Though one might consider the large MLP blocks to be an enhancement along the lines of a super DSP block, the part of the Speedster7t that deviates from a conventional FPGA is the NOC (Fig. 3). The NOC consists of non-interconnected horizontal (master) and vertical (slave) communication highways. Near each intersection is a network access point (NAP) that allows the nearby FPGA fabric to link to the highways.
3. Achronix’s network-on-chip (NOC) implement uses non-overlapping communication highways with network access points (NAPs) near each intersection.
The highways are actually a bidirectional set of unidirectional lanes that connect one NAP to another (Fig. 4). Data enters a NAP and flows to the destination that will forward it in the desired direction. The highways overlap but don't connect to each other. To move data diagonally requires moving off via a NAP and onto another one.
4. The NOC allows for connections between blocks. However, the NOC operation is independent of the surrounding fabric, so no timing closure is required between connected blocks.
The lanes can operate in different modes depending on how data is handled. This includes transaction-oriented operations using an AXI-style interface, a packet-based interface for handling Ethernet-style packets, unpacketized data streams, and a NAP-to-NAP for handling communication from FPGA logic.
Each column or row has a bandwidth of 512 Gb/s. It’s a 256-bit-width channel running at 2 Gb/s. This number is key because the chips are designed to handle 400-Gb Ethernet. Total system bandwidth is 20 Tb/s.
The ports around the periphery of the chip include the Ethernet ports that can be configured to handle different speed interfaces up to 400 Gb/s. This also means that the system can distribute the 400 Gb/s quickly and efficiently to different sections of the FPGA along a column or row without having to worry about time closure on the system. That’s because the lanes operate independently of the fabric and other blocks like the MLP blocks.
The periphery of the NOC is also optimized for common operations. This lets the PCIe interface move data to and from the GDDR6 memory controllers. GDDR6 was chosen over on-chip HBM storage because of cost. The GDDR6 memory operates more slowly than HBM. It can be significantly larger while being faster than the DDR4 interface, which is also provided. DDR4 is at the bottom of the memory hierarchy, providing very large amounts of slower storage.

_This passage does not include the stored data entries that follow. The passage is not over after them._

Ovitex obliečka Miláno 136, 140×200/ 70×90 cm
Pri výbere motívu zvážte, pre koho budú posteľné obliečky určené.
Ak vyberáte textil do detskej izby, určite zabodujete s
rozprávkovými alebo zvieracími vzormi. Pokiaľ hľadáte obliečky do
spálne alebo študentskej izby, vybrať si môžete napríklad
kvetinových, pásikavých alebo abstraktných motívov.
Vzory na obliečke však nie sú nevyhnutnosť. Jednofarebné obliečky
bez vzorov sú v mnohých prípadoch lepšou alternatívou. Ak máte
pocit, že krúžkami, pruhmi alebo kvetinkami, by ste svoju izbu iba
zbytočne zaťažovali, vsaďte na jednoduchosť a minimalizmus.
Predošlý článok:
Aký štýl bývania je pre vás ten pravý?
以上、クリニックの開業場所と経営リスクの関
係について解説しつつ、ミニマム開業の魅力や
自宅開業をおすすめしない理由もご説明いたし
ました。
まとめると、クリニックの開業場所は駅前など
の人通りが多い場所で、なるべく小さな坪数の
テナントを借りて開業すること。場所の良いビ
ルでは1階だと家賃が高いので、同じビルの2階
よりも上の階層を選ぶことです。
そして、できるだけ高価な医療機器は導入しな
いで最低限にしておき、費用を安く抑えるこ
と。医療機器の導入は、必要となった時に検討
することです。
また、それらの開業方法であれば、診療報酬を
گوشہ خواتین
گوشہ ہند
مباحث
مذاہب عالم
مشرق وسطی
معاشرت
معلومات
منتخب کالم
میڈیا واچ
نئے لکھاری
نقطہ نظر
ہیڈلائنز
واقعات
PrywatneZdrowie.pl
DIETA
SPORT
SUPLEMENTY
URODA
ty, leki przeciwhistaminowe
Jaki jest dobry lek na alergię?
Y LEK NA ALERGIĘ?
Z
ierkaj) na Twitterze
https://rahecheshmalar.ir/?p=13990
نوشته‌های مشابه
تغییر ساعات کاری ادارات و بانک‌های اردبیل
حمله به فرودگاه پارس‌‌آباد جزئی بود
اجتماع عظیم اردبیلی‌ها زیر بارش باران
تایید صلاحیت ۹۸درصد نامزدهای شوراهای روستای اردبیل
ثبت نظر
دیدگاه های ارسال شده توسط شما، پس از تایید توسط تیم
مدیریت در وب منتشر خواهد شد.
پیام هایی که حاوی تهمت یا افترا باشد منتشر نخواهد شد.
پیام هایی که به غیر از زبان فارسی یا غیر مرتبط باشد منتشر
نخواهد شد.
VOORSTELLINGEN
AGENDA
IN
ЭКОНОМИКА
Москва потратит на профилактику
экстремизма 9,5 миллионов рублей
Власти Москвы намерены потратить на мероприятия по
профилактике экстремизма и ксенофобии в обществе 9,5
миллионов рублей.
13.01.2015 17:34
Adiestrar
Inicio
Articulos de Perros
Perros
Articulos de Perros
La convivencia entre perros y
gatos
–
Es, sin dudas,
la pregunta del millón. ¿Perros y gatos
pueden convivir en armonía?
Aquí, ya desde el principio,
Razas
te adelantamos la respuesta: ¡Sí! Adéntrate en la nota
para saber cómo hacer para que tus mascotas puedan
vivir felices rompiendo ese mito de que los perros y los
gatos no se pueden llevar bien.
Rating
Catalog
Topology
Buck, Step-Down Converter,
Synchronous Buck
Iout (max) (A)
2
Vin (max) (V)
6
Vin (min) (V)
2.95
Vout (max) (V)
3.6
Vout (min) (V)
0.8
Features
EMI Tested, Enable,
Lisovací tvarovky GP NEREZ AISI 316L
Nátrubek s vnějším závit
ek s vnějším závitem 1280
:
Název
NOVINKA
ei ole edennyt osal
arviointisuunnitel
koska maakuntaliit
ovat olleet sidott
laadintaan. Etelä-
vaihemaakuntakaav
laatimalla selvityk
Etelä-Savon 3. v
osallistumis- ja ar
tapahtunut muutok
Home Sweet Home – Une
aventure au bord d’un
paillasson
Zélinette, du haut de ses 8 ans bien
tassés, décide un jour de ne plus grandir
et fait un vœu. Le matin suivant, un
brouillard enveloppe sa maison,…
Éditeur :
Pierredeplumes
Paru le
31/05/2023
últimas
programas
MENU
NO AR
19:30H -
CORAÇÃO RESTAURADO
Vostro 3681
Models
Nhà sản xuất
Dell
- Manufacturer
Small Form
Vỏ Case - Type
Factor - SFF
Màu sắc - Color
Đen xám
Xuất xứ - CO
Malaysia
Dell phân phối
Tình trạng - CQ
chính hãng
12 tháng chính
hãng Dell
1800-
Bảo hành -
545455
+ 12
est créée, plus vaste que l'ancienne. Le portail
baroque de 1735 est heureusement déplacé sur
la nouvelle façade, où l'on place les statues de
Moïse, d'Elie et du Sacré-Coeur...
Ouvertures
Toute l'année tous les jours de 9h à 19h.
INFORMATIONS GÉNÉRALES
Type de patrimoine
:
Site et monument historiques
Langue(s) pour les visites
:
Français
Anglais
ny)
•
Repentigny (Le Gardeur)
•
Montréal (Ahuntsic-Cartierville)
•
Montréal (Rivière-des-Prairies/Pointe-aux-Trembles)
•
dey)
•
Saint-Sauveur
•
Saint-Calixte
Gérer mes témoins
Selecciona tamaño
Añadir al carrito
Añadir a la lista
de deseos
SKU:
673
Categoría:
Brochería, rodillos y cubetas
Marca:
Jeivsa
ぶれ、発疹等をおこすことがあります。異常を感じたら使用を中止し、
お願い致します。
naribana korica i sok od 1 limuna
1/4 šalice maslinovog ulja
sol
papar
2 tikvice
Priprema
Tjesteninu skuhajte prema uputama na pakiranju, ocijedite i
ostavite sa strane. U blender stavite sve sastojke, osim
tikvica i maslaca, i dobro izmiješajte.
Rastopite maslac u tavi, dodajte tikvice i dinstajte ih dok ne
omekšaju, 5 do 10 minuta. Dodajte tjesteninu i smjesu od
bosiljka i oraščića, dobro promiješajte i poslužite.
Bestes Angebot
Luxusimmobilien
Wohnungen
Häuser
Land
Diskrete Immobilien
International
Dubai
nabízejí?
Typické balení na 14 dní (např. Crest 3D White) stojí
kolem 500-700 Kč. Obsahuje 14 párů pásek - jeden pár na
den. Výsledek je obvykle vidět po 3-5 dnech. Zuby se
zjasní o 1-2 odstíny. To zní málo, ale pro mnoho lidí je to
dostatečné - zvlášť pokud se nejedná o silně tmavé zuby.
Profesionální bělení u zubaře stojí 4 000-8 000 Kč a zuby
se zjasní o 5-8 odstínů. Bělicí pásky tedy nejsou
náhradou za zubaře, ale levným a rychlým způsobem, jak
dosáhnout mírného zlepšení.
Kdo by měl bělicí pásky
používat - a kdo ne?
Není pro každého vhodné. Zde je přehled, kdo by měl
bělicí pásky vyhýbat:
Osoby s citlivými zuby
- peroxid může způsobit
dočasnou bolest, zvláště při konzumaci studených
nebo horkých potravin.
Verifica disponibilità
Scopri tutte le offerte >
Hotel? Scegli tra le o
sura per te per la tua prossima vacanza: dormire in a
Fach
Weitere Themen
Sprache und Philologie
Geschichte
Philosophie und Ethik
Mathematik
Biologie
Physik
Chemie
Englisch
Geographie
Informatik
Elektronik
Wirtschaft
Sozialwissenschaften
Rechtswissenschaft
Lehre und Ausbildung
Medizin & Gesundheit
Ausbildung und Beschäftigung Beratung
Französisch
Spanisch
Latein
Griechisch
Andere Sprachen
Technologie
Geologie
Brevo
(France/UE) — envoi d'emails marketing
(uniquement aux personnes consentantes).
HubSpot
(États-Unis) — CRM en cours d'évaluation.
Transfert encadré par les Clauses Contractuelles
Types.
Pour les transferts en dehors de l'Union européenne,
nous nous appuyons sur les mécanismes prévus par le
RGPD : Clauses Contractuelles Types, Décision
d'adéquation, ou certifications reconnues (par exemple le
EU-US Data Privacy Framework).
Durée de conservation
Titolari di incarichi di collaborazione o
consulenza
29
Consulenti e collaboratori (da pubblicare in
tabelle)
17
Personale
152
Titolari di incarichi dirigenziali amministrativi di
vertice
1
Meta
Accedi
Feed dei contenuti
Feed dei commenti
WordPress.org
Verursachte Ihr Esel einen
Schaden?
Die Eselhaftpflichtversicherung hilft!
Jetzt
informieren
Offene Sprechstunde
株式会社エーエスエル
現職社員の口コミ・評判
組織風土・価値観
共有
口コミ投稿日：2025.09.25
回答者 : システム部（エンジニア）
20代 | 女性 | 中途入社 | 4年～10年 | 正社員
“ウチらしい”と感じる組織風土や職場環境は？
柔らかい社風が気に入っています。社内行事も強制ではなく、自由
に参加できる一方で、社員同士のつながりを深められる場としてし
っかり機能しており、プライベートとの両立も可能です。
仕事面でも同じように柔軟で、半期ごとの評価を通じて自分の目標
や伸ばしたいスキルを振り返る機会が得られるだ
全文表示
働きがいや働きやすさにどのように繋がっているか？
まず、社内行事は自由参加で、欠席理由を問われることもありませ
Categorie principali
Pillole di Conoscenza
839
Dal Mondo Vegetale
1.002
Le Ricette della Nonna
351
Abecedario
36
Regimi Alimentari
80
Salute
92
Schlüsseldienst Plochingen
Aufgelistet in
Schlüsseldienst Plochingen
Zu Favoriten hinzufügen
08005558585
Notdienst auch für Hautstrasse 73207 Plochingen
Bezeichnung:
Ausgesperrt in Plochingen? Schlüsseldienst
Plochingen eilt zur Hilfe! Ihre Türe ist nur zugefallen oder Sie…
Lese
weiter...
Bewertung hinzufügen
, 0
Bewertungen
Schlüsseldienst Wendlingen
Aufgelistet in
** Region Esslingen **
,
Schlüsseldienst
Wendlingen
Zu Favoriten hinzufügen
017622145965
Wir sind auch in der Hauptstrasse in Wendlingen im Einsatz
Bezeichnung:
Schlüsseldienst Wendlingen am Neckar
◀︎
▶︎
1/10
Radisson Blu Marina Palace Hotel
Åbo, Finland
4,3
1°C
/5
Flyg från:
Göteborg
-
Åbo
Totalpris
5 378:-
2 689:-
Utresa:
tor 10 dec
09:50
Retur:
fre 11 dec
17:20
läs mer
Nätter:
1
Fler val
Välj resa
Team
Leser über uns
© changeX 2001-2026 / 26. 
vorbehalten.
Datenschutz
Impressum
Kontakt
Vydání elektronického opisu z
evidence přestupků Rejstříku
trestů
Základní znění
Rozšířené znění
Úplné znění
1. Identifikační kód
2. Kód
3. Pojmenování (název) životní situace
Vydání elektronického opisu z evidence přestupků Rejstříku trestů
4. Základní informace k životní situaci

The PCIe Gen 5 and Ethernet interfaces are supported by the 112-Gb/s SERDES. The two PCIe ports support x16 and x8 interfaces.
The first chip out of the chute will be the 7t1500 with 692K 6LUT or 1522K 4LUT blocks. It has 2560 MLP blocks that deliver 211 TOPS with int4 data or 86 TOPS with int8 data. It will have thirty-two 112 Gb/s SERDES, eight GDDR6 interfaces, and a single DDR4 interface. The PCIe Gen 5 includes a x16 and x8 interface. It can handle four 4x 100-Gb/s Ethernet ports or two 8x 50-Gb/s ports. The top-end 7t6000 ups the 4LUT fabric to 5.72 million blocks and 134 MLP blocks.
The technology is also supported by Achronix’s Speedcore eFPGA IP. This allows the highways and MLP byways to be included in embedded applications. It also simplifies interfacing, since the ASIC can be connected to outer NAPs.